Friday, August 15, 2008

'The McGovern coalition'

Over at the American Spectator blog, my friend Jim Antle examines evidence that, despite the repeated debacles of liberal Democratic presidential candidates over the years, the McGovern coalition -- that left-wing base with which George McGovern got 38 percent of the popular vote in his landslide 1972 defeat -- has grown to a near-majority.

Rather than clog up AmSpecBlog with a long back-and-forth, I'll reply here, and begin by ceding the major point: People who don't live conservative can't be expected to vote conservative.

A nation where fatherless babies account for 37 percent of births, and where another 22 percent of pregnancies end in abortion, is not a nation where individualism and personal pride in self-sufficiency -- the virtues of an autonomous yeomanry, the sentiments that underly American conservatism -- are likely to flourish.

The recognition that a majority of Americans no longer hold such views was what prompted Paul Weyrich's famous 1999 admission that conservatives had lost the Culture War. Somewhere over the past 50 years, a majority of Americans have absorbed the cultural Left's message that only saps uphold the basic bourgeois virtues (honesty, industry, sobriety, thrift) and that sturdy ancient virtues like loyalty, patriotism and martial courage are actually evil.

As for the moral ideals associated with the marriage-based family, from pre-marital chastity to marital fidelity to filial obligation, these are sneered at as mere superstitions, when they are not denounced as prejudices fomented by "the Religious Right."

Intellectuals ascendant

What happened? In his book, Drawing Life, David Gelernter places the blame on the ascendancy of intellectuals, and cites changing opinions toward crime as indicative of the revolution that intellectualism has wrought in our culture.

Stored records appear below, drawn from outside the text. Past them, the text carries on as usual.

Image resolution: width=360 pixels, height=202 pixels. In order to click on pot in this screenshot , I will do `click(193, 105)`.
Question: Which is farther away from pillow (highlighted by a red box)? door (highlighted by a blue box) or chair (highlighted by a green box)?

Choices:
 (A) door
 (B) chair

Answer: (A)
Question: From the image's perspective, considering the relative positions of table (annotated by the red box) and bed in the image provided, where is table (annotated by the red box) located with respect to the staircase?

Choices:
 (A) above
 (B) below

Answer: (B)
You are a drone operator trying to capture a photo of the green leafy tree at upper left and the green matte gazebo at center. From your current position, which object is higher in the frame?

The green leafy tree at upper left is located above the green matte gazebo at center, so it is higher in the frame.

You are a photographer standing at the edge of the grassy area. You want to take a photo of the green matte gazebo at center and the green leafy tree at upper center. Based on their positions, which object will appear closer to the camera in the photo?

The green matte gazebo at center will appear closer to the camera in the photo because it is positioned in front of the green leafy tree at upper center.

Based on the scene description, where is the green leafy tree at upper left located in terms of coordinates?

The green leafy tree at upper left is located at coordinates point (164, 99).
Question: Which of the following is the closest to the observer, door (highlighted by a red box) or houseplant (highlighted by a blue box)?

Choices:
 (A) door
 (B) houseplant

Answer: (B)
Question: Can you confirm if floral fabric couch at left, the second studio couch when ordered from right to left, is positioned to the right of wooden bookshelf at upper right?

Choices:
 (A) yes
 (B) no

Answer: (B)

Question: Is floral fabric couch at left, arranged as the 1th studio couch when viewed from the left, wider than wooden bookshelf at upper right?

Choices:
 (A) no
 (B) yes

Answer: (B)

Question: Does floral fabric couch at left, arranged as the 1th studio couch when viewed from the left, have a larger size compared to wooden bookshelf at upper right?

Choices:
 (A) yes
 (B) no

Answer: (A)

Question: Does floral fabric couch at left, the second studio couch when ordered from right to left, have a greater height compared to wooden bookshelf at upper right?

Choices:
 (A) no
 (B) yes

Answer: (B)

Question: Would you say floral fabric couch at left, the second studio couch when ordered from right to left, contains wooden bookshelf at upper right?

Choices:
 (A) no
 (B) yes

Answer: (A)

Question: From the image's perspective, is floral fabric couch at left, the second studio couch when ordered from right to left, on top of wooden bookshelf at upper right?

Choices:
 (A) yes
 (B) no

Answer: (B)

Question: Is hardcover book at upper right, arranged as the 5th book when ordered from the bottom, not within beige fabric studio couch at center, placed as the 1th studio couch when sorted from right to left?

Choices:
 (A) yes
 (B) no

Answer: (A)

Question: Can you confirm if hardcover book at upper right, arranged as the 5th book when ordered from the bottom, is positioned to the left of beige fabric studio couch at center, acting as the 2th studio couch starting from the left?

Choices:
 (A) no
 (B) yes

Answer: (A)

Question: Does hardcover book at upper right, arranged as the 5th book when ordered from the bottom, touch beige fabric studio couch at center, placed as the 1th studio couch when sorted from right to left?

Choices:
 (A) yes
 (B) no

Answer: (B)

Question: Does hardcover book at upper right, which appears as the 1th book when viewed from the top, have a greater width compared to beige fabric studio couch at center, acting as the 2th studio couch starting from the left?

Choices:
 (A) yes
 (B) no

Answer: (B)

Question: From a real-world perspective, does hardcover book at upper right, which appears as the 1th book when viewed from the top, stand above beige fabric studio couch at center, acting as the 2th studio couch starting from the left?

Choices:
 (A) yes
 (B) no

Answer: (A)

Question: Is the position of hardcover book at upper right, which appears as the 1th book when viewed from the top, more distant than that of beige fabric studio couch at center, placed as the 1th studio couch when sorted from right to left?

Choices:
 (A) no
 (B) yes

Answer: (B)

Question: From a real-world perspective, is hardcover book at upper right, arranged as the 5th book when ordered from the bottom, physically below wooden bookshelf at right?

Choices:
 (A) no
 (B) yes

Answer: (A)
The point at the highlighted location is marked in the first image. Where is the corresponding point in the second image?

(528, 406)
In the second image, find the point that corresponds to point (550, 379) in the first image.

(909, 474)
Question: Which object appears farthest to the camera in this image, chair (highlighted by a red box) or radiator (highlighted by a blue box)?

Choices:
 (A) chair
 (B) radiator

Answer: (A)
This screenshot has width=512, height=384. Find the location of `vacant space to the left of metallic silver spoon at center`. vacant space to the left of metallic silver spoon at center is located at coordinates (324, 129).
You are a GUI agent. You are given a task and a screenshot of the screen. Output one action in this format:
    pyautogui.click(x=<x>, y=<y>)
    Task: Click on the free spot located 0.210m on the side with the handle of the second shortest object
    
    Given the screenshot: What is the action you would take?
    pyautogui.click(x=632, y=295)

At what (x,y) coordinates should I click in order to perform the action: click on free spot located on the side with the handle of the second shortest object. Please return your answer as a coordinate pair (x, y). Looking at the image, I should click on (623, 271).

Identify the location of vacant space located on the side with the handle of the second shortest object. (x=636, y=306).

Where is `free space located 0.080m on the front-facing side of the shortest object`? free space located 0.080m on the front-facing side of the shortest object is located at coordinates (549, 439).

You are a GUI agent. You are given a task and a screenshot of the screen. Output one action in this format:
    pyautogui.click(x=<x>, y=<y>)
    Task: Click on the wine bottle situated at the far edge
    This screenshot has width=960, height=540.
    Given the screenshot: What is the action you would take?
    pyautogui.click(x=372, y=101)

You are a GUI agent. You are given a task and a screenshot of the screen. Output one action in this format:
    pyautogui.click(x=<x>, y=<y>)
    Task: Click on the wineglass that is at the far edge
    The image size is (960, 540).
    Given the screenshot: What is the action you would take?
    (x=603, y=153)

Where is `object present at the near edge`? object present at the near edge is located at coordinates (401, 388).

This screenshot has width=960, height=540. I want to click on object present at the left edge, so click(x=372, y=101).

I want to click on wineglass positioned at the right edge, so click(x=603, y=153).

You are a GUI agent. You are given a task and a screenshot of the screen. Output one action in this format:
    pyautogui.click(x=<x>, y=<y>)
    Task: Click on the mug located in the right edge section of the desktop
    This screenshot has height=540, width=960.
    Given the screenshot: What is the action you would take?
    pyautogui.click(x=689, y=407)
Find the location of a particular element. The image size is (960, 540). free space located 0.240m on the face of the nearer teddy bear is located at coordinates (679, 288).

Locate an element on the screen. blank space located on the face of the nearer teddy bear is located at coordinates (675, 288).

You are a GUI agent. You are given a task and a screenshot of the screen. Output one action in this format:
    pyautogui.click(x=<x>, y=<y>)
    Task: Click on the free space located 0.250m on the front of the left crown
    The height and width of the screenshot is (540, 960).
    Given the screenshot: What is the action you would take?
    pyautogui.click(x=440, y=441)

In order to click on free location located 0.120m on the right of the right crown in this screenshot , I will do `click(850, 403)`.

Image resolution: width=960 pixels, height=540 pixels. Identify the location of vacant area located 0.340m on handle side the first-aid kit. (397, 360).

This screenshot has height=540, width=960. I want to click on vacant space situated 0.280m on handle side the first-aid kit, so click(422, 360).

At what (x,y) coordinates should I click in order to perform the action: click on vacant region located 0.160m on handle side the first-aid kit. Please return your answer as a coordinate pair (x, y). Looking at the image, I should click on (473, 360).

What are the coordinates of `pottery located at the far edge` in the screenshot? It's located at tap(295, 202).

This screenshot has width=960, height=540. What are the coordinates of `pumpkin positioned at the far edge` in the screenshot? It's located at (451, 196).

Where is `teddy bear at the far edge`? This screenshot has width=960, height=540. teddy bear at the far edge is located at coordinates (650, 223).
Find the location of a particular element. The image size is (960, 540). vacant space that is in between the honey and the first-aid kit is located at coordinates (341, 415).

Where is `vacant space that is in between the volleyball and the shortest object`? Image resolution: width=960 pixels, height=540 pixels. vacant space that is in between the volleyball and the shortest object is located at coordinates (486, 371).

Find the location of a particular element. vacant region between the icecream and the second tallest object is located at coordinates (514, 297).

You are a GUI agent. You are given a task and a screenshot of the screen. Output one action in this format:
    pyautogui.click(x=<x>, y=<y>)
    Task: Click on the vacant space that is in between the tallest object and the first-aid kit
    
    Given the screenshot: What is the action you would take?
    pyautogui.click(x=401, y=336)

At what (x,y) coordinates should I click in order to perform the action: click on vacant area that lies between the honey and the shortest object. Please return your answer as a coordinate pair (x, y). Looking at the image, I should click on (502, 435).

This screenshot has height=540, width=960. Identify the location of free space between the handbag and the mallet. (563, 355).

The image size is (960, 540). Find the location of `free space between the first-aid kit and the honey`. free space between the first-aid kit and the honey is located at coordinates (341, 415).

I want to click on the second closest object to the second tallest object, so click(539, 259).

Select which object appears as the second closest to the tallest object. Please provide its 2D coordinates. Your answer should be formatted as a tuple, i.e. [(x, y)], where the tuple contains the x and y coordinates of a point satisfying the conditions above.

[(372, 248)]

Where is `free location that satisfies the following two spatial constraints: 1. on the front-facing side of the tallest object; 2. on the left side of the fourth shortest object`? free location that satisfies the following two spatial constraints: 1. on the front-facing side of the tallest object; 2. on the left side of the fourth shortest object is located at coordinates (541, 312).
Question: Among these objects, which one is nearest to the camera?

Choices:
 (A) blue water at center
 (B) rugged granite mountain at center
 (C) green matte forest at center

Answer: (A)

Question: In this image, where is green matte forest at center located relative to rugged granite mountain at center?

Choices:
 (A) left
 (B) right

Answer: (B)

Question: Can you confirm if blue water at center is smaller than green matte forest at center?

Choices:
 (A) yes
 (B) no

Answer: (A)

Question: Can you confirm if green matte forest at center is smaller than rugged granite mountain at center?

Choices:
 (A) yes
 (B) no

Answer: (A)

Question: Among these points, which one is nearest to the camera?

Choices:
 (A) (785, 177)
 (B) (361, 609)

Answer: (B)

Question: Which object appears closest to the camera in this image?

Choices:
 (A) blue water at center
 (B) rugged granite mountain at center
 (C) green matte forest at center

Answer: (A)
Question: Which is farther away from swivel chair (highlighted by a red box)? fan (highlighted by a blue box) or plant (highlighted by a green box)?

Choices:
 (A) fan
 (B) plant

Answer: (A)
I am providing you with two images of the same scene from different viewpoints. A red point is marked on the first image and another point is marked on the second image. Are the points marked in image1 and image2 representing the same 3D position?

Gelernter recounts a Life magazine photo-spread from the '30s, showing how cops had ambushed two criminals and shot them dead. The caption referred to this ambush as a "neat trick" -- the kind of attitude toward criminals that is no longer acceptable in polite society anymore.

"What about their rights?" the intellectual demands to know, and thus deprives the Ordinary American of the sense that his own moral judgment is respectable. If we do not have contempt for the criminal -- and intellectual maundering about the "rights" of robbers suggests the criminal is not contemptible -- does this not undermine the law-abiding citizen's basis of self-esteem?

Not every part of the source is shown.